Economic recovery, oil price, and carbon

Earlier this week there were two signals that the oil price is threatening to return to dangerous levels as economic growth begins to pick up. On Monday, the FT reported that forward oil prices are now $20 higher than two years ago, even though spot prices are much lower. And on Tuesday, the Guardian reported allegations by a whistleblower at the International Energy Agency in Paris that the agency has been underplaying the rate of oilfield decline, while overplaying the chance of finding new oil – suggesting that the peaking of global oil production is much closer than they previously maintained.

This news is exactly what would be expected if the world actually is entering the zone of the global oil production peak.

Nevertheless, even if we knew the supply situation accurately, the peak itself could not be predicted at a fixed moment in the future. Depending on whether economic growth is higher or lower, the peak is effectively smeared out over a longer period of time or concentrated closer. Peak oil and oil-intensive economic growth are locked in a see-saw relationship.

This means the approaching peak may well trigger a dynamic process that can already be seen underlying the events of 2007–2008. The sequence would go like this. The onset of the peak initially constrains economic growth by shocking the system into recession through oil price rises. For a while, recession makes the oil problem recede as prices fall.

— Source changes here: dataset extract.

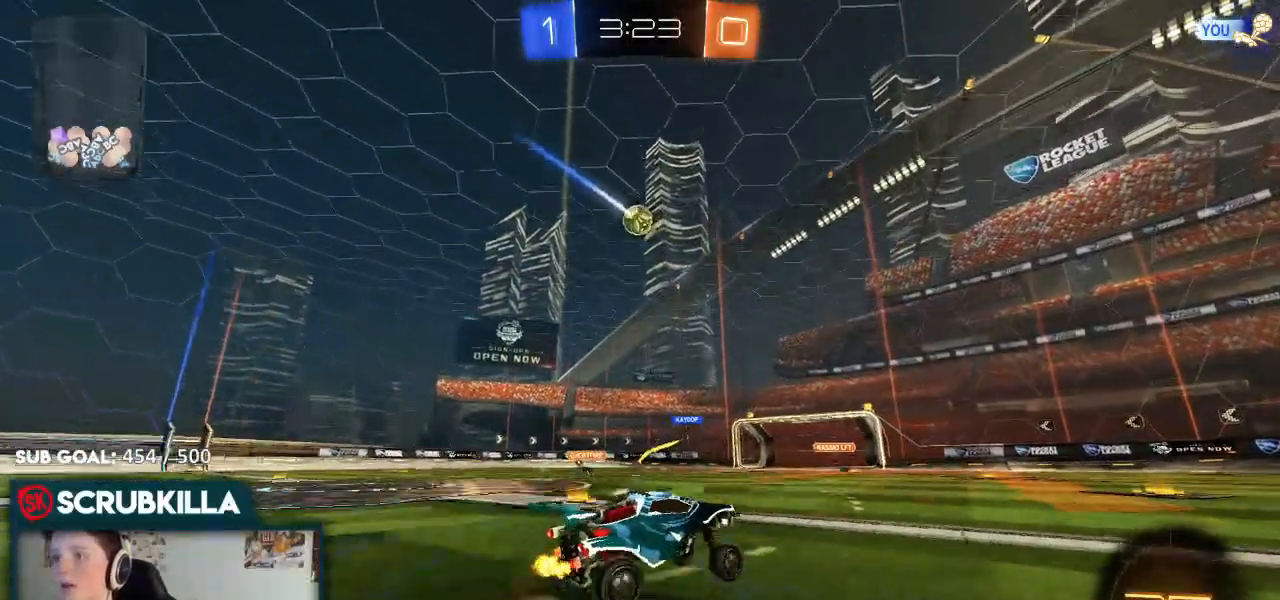
{"dt_ms": 500, "buttons": ["R2"], "left_stick": "center", "right_stick": "center", "events": []}
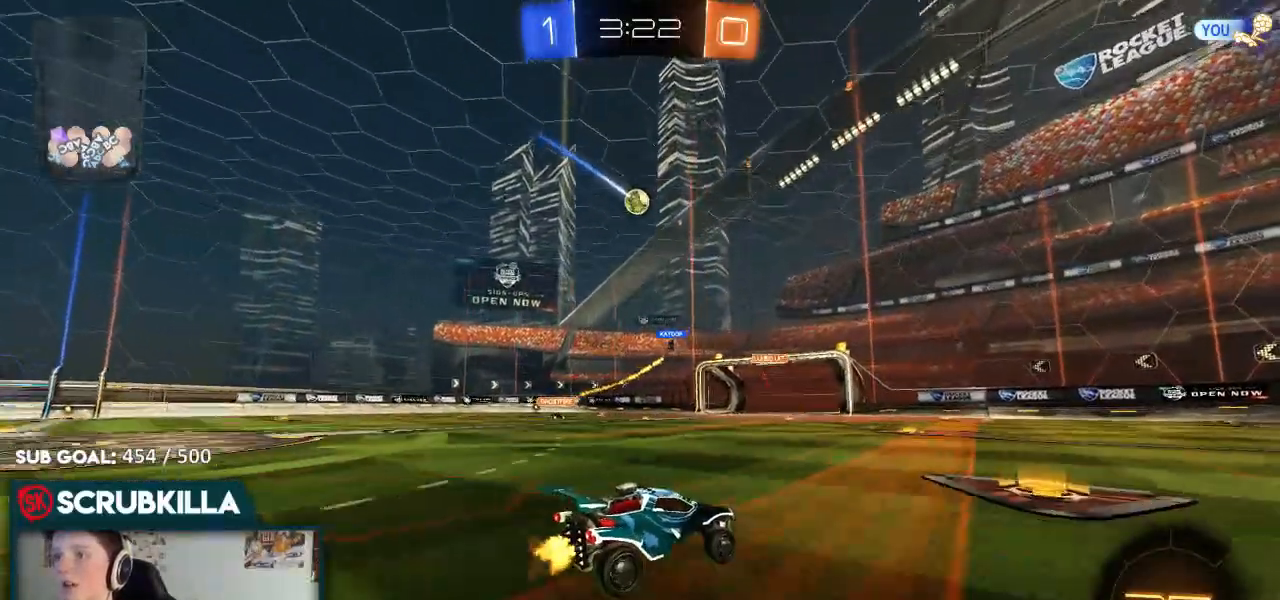
{"dt_ms": 500, "buttons": [], "left_stick": "center", "right_stick": "center", "events": [[17, "left_stick", "left"], [167, "R2", "up"], [167, "left_stick", "center"], [233, "left_stick", "down-left"], [483, "left_stick", "center"]]}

Then, when the world economy begins to pick up, growing consumption runs head-on into limited oil availability again, pushing prices back up and stalling the recovery. Repeated episodes of this stop-start pattern would force the economy lower each time, following the downslope of global oil production. That is, if the economy is not derailed entirely by the second or third jolt.

If the world economy and energy consumption contract in this way, so will carbon dioxide emissions, to the point where there will not be enough carbon going into the atmosphere to achieve anywhere close to business-as-usual carbon dioxide emission projections.

This would not make current efforts to achieve a low-carbon economy redundant. Ultimately, the savings involved may have their real payoff in helping the world adapt to a progressive decline in oil production. So in this scenario, low carbon technologies and practices still promise to be a source of lasting economic security, even if for different reasons than we currently suppose.